Supporting seamless scaling as workloads grow, enabling teams to focus more on delivering features and less on maintaining infrastructure.
The operational burden usually accompanying AI workloads-versioning model artifacts, monitoring of inference performance, and automation of retraining workflows-is reduced by unified platforms such as DigitalOcean Gradient with Persistent’s SASVA.
Acceleration of AI-Powered DevOps Workflows
AI is increasingly used within DevOps itself-from automating test case generation and anomaly detection to optimizing deployment strategies based on historical performance. By embedding AI infrastructure directly into standard DevOps pipelines through a managed cloud platform, teams can:
Start using AI tools in automated test suites right now.
Monitor and respond to anomalies in production by using AI agents.
Employ AI-augmented observability tools to surface insights faster and reduce MTTR.
This accelerates the move toward AI-augmented DevOps-where developers and operations specialists use intelligent automation to boost velocity and reliability.

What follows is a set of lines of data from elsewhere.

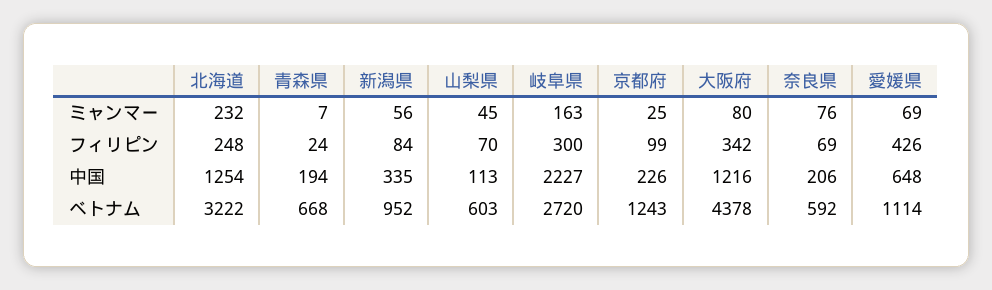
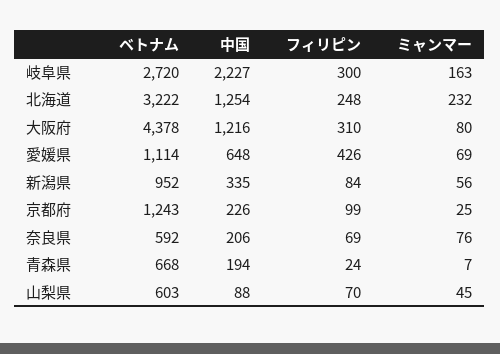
  {
    "北海道": {
      "ミャンマー": 232,
      "フィリピン": 248,
      "中国": 1254,
      "ベトナム": 3222
    },
    "青森県": {
      "ミャンマー": 7,
      "フィリピン": 24,
      "中国": 194,
      "ベトナム": 668
    },
    "新潟県": {
      "ミャンマー": 56,
      "フィリピン": 84,
      "中国": 335,
      "ベトナム": 952
    },
    "山梨県": {
      "ミャンマー": 45,
      "フィリピン": 70,
-     "中国": 113,
+     "中国": 88,
      "ベトナム": 603
    },
    "岐阜県": {
      "ミャンマー": 163,
      "フィリピン": 300,
      "中国": 2227,
      "ベトナム": 2720
    },
    "京都府": {
      "ミャンマー": 25,
      "フィリピン": 99,
      "中国": 226,
      "ベトナム": 1243
    },
    "大阪府": {
      "ミャンマー": 80,
-     "フィリピン": 342,
+     "フィリピン": 310,
      "中国": 1216,
      "ベトナム": 4378
    },
    "奈良県": {
      "ミャンマー": 76,
      "フィリピン": 69,
      "中国": 206,
      "ベトナム": 592
    },
    "愛媛県": {
      "ミャンマー": 69,
      "フィリピン": 426,
      "中国": 648,
      "ベトナム": 1114
    }
  }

Business Implications in all Industries
Enterprises & Digital Native Companies
This will enable companies to scale from experimentation to production with lower technical risk and reduced costs. Enterprise customers, especially those bound by prior budgets in legacy infrastructure, will be better positioned to embed AI into the strategic workflow like customer support, fraud detection, code automation, and operational analytics.

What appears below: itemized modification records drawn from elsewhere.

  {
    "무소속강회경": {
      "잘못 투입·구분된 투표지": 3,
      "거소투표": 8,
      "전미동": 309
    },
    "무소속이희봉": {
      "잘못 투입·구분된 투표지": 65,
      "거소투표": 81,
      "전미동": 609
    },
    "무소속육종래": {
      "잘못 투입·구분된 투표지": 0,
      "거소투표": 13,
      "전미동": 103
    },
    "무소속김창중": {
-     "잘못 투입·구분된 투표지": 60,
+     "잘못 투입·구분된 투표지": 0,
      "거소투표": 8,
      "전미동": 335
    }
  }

SaaS and Platform Providers
Software and platform businesses can partner to deliver AI-enabled products faster. They can leverage Persistent’s engineering skills and DigitalOcean’s infrastructure. This collaboration helps create competitive, scalable solutions with strong integrations into customer systems.
Start-ups & AI Innovators
Startups and AI-native firms now have easy access to affordable AI infrastructure. They don’t have to negotiate with big cloud providers or spend on expensive GPU clusters. This level of accessibility sparks innovation. It opens doors to ideas that were once limited by budget or complexity.
Regulated & Security-Sensitive Sectors
With a managed cloud putting enterprise readiness and secure deployment practices first, healthcare, finance, and government clients/users-most of whom consider security and compliance the lifeblood of their operations-can adopt AI without risk and increase trust in AI operations.

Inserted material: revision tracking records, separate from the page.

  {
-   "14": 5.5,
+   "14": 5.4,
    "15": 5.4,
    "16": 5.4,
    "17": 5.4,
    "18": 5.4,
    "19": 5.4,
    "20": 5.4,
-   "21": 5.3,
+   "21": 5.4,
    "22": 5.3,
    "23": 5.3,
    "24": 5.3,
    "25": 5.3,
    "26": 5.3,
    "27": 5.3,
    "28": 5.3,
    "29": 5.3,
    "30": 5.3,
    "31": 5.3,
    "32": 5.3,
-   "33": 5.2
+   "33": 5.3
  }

Challenges & Considerations
Skill Gap: While the infrastructure gets easier, the teams still require expertise in prompt engineering, model governance, and secure AI lifecycle management. Security Governance – With secure platforms, AI workloads are in pressing need of strong governance policies, especially in regulated industries with data residency or compliance requirements.
Conclusion
The coming together of Persistent and DigitalOcean puts into motion a tectonic shift in the industry-from fragmented, expensive, and complicated AI adoption models to an enterprise-friendly, scalable, secure cloud infrastructure that assists organizations at all levels of maturity. It is going to accelerate this further by easing DevOps challenges, decreasing costs, and reducing technical barriers faster and farther than ever, making AI an integral part of enterprise operations and strategic innovation.
It shows the value of ecosystem collaboration for the AI industry; it simplifies the path for DevOps from experimentation to enterprise-grade AI deployment. And to businesses, regardless of size, it offers a path to taming AI with more predictability, security, and efficiency toward real-world business impact.